◆ **To do**
Please give back word for word the lines of the material below between the line containing "Parafia Podwyższenia" and the line containing "07.07. – 13.07.2019", inclusive.

◆ **Data provided**
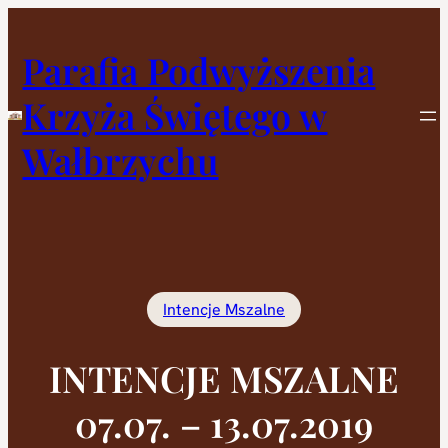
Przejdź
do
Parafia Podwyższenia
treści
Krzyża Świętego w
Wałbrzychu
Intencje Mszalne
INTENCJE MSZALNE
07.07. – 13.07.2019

* * *

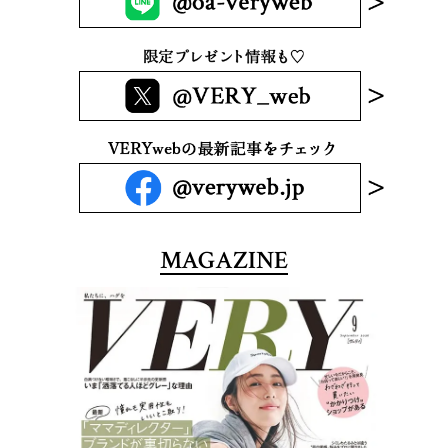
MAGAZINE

◆ **Written response**
Parafia Podwyższenia
treści
Krzyża Świętego w
Wałbrzychu
Intencje Mszalne
INTENCJE MSZALNE
07.07. – 13.07.2019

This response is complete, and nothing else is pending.